У власти есть, как правило, три главных требования к искусству, и абсолютная власть обычно применяет их в значительно больших масштабах, чем власть более ограниченная.
Первое – отражать славу и триумф самой власти, как, например, помпезные арки и колонны, прославлявшие военные победы со времен Римской империи, главный образец для западного монументального искусства. Однако масштабы и амбиции власти во времена великих лидеров находили отражение не в отдельных сооружениях, а скорее в широком диапазоне воплощаемых проектов, и, что типично, не в отдельных постройках или памятниках, а в гигантских ансамблях – перепланированных городах или даже областях. Таковы, например, автострады, впервые возникшие в Италии, где почти не было машин. Именно так можно было наиболее полно отобразить планы реформирования страны и общества. Пышность и гигантизм были лицом власти, и она требовала того же от искусства.
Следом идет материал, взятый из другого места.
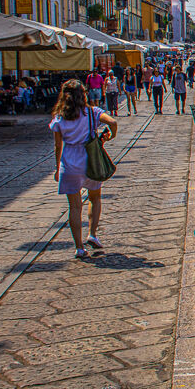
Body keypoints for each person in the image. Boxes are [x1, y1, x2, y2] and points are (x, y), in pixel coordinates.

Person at [50, 79, 116, 259]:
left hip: (69, 163)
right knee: (94, 197)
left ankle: (79, 247)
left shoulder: (59, 117)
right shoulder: (92, 113)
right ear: (83, 94)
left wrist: (57, 169)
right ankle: (92, 234)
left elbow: (58, 146)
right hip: (89, 161)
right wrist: (111, 135)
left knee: (74, 206)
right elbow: (112, 121)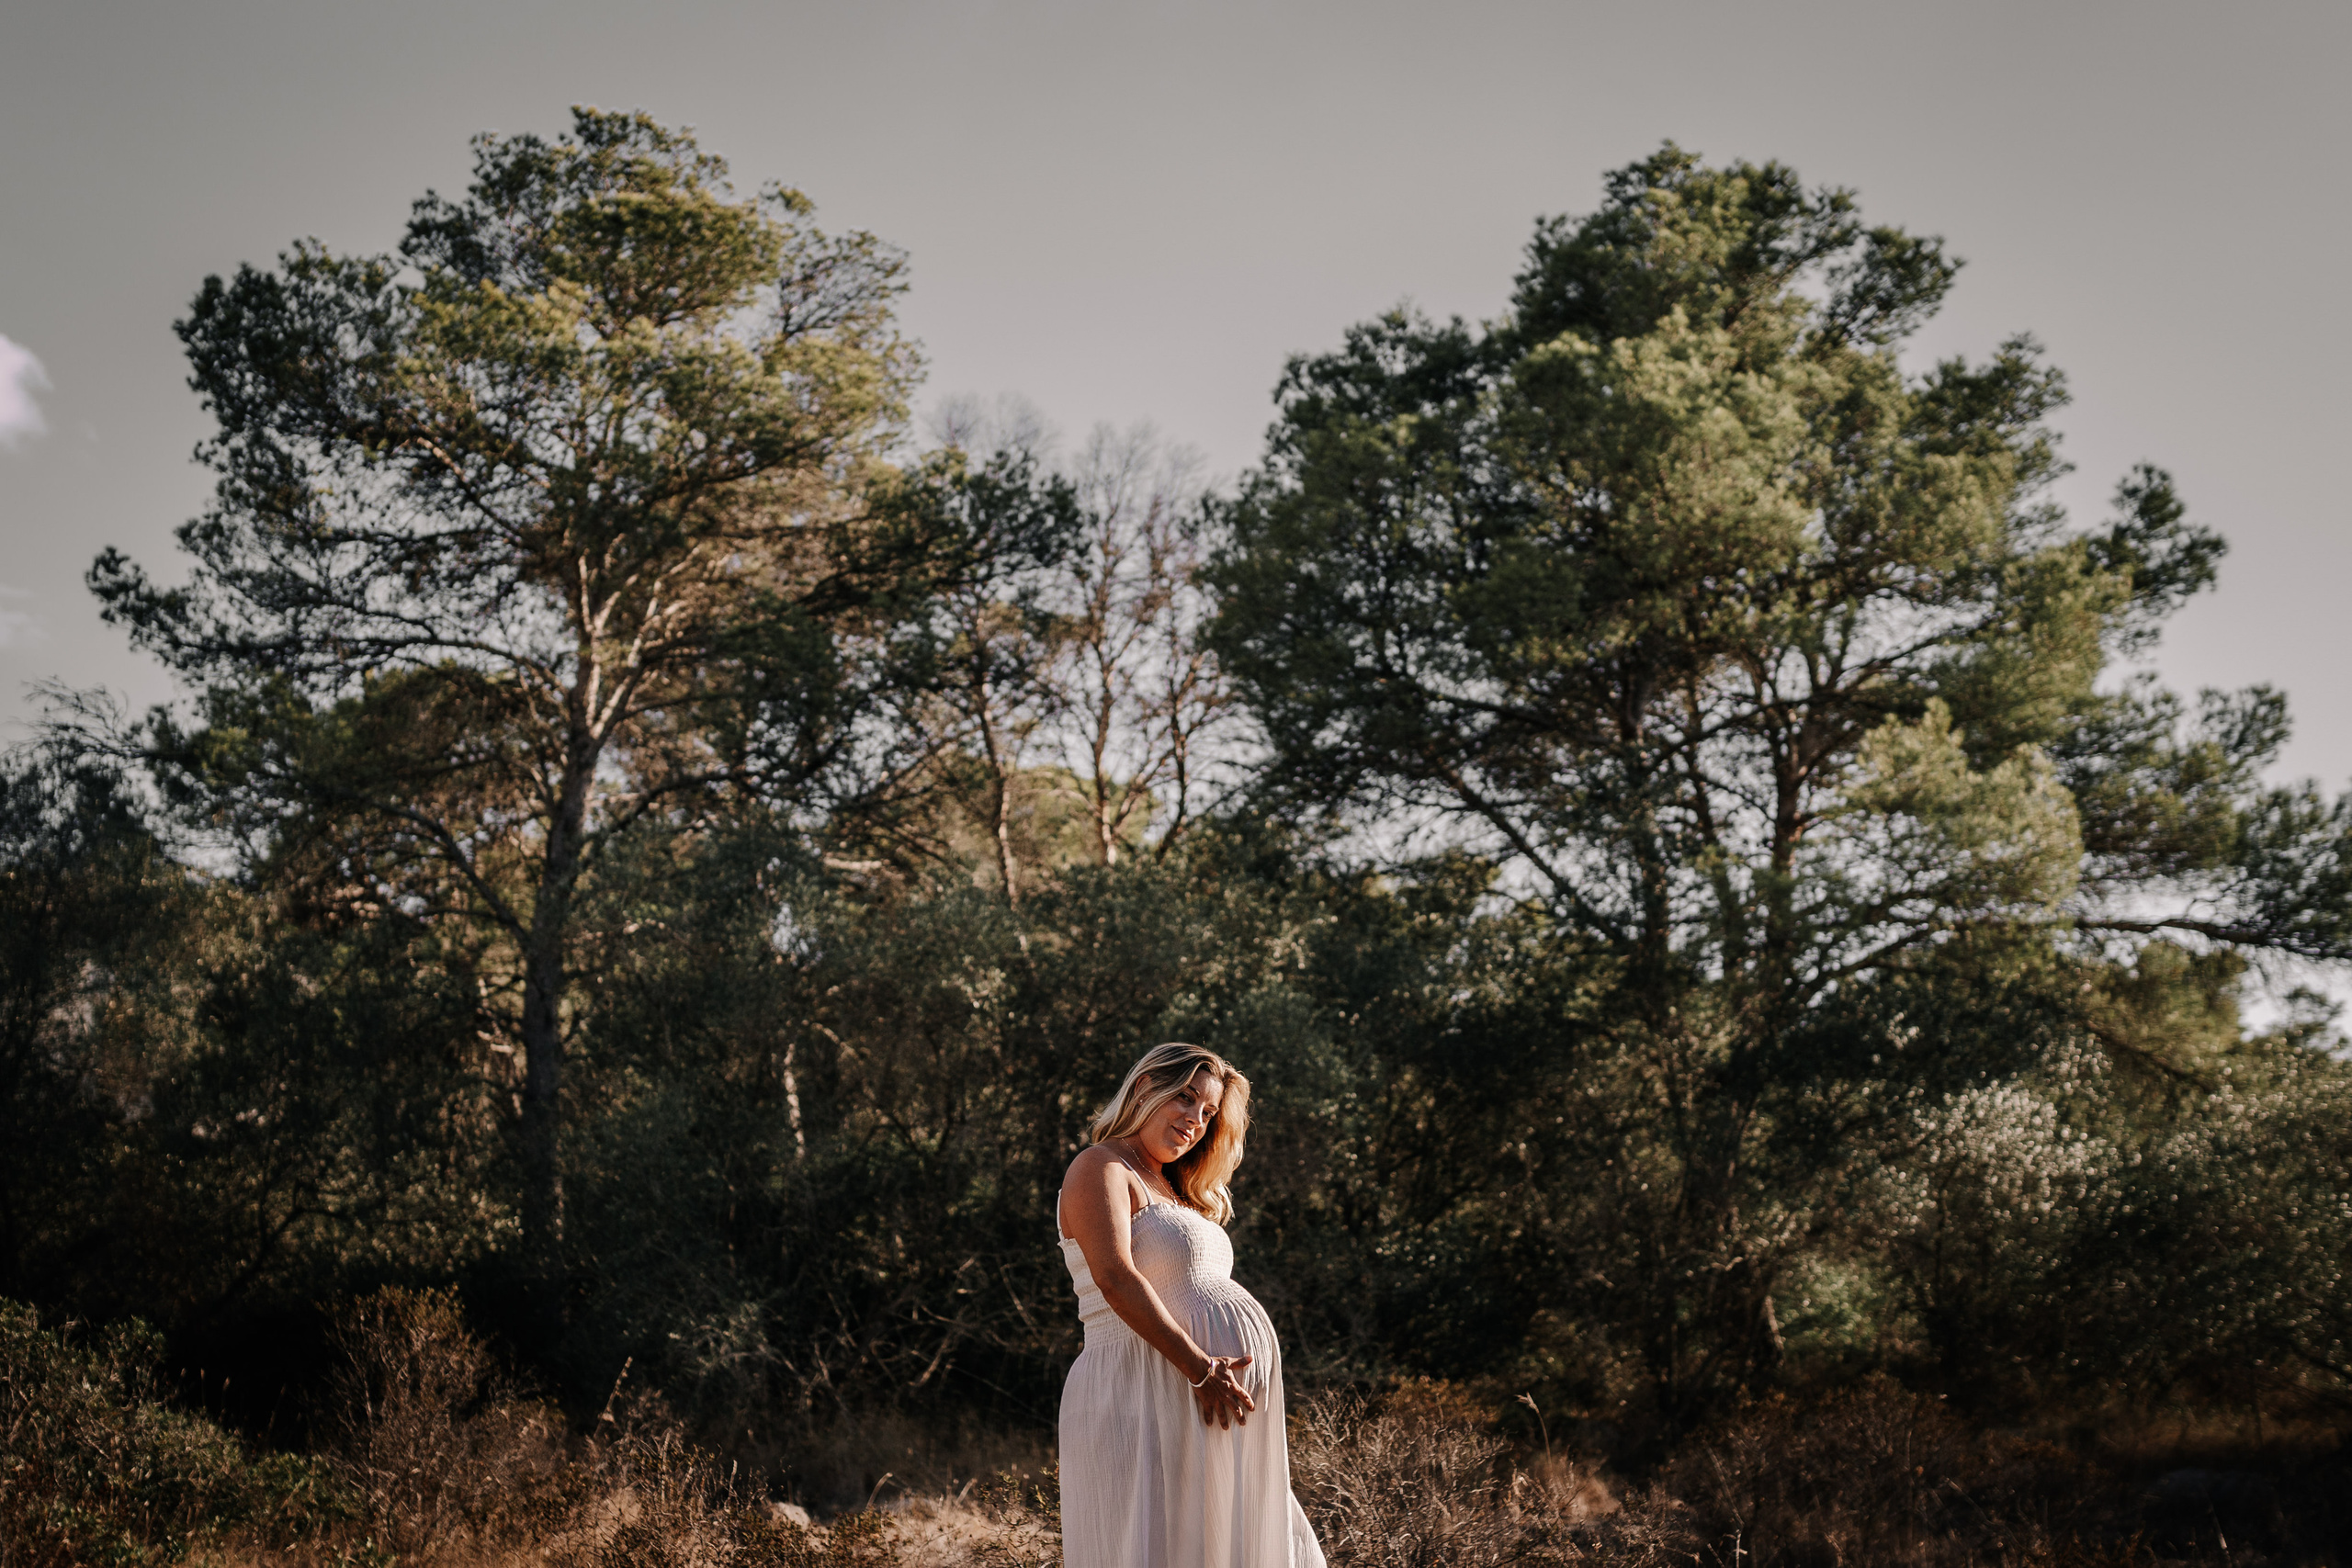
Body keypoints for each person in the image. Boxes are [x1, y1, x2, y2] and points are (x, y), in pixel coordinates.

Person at [1056, 1043, 1326, 1568]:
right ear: (1144, 1088)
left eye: (1208, 1112)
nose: (1195, 1120)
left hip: (1197, 1394)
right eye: (1185, 1097)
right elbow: (1115, 1278)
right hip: (1139, 1387)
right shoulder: (1100, 1166)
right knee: (1157, 1546)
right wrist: (1200, 1368)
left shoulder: (1173, 1188)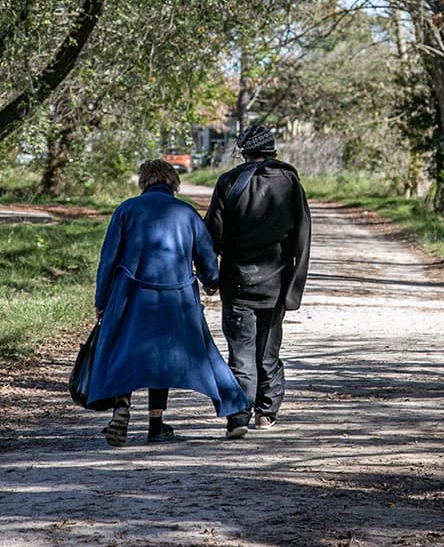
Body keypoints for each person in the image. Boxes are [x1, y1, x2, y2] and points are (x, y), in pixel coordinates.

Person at [88, 159, 248, 445]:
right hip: (178, 298)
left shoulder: (127, 210)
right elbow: (206, 255)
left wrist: (102, 300)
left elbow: (108, 260)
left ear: (143, 182)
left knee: (122, 349)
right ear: (173, 182)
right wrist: (211, 282)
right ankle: (232, 413)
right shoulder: (186, 213)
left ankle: (121, 408)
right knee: (204, 354)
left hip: (132, 295)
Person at [204, 125, 312, 439]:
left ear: (243, 150)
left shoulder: (228, 182)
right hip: (276, 283)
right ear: (272, 149)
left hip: (236, 282)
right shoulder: (290, 181)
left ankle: (238, 417)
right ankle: (266, 413)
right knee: (268, 351)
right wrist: (294, 287)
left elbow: (212, 233)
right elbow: (303, 236)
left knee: (240, 352)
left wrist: (210, 276)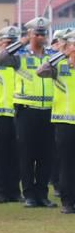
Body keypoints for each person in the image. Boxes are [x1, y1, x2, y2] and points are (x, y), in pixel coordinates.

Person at [0, 17, 58, 208]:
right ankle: (29, 193)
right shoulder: (20, 55)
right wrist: (20, 42)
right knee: (27, 154)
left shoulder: (52, 55)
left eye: (43, 33)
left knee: (46, 155)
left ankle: (42, 194)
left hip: (48, 110)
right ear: (30, 34)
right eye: (37, 33)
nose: (41, 37)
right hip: (26, 110)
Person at [38, 29, 75, 213]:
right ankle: (68, 202)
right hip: (64, 123)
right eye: (72, 45)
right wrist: (62, 54)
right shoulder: (58, 65)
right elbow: (40, 71)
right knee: (67, 163)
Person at [0, 26, 22, 203]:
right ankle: (0, 191)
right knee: (0, 155)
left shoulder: (21, 58)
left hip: (17, 112)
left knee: (17, 154)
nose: (10, 45)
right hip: (0, 113)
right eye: (7, 42)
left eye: (13, 42)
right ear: (1, 41)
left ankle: (14, 191)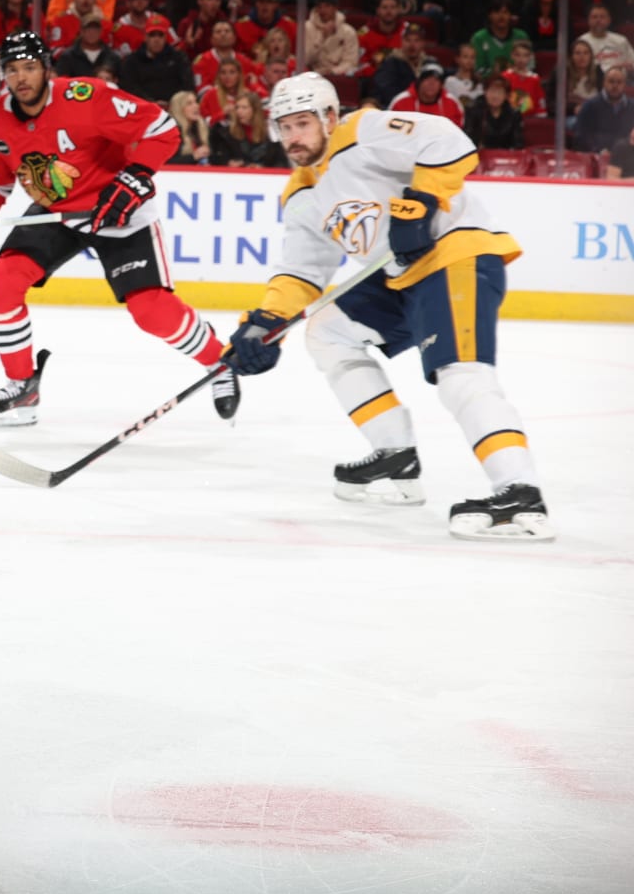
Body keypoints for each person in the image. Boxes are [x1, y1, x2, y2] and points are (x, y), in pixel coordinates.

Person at [226, 73, 548, 540]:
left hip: (454, 254)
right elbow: (302, 270)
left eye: (302, 123)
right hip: (400, 275)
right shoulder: (300, 192)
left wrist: (419, 203)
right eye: (284, 127)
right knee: (326, 332)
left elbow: (448, 139)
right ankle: (396, 456)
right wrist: (263, 324)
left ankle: (519, 488)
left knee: (460, 374)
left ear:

Второй главной функцией искусства на службе власти была подача последней как публичного спектакля. Ритуалы и церемонии очень важны для политических процессов, а с демократизацией политики власть все более превращалась в публичный спектакль, где народ играл роль публики, а также – особая инновация диктаторской эпохи – становился участником спектакля. Широкие прямые проспекты, предназначенные для парадов и светских политических процессий, появились в основном в XIX веке. Лондонский Мэлл (1911) с его видом от Арки Адмиралтейства до Букингемского дворца – характерный поздний пример этого явления. К национальным монументам, воздвигаемым для того, чтобы подхлестнуть народный патриотизм или выразить его, все чаще прилагалось пространство для специальных церемоний. Площадь Венеции в Риме имела такое же значение для чудовищного памятника королю Виктору Эммануилу II, как позднее для страстных публичных речей Муссолини. Подъем массовых увеселений, в первую очередь массовых спортивных зрелищ, требовал дополнительных площадок и сооружений, построенных специально для массового выражения эмоций, прежде всего стадионов. Власть могла ими пользоваться для своих целей и делала это. Так, Гитлер выступал с речами в берлинском Дворце спорта, а затем обнаружил и политический потенциал Олимпийских игр 1936 года.
В этой области важность искусства для политики заключалась не в самих строениях и пространствах, а в том, что происходило в них или между ними. В замкнутом пространстве власть нуждалась в искусстве перформанса, драматургии изысканных церемоний (Британия достигла особенных высот в разработке королевских ритуалов такого типа с конца XIX века); на открытых пространствах ей требовались парады и массовая хореография. Для театра авторитарных лидеров, сочетающего военные и гражданские элементы, были предпочтительны открытые пространства. Вклад в хореографию толпы массовых рабочих демонстраций, сценических постановок и киноэпоса, зародившегося перед Первой мировой в молодом итальянском кинематографе, еще предстоит тщательно изучить.
Третья услуга, которую искусство могло предоставить власти, была образовательной или пропагандистской: искусство могло обучать, информировать или прививать государственную систему ценностей. До эры массового народного участия в политике эти функции в основном оставались в ведении церквей и других религиозных органов, но в XIX столетии их все больше стали брать на себя светские правительства, наиболее явно используя для этого государственное начальное образование. Диктатура не изобрела здесь ничего нового, кроме запрета на инакомыслие и придания государственной ортодоксии обязательного статуса.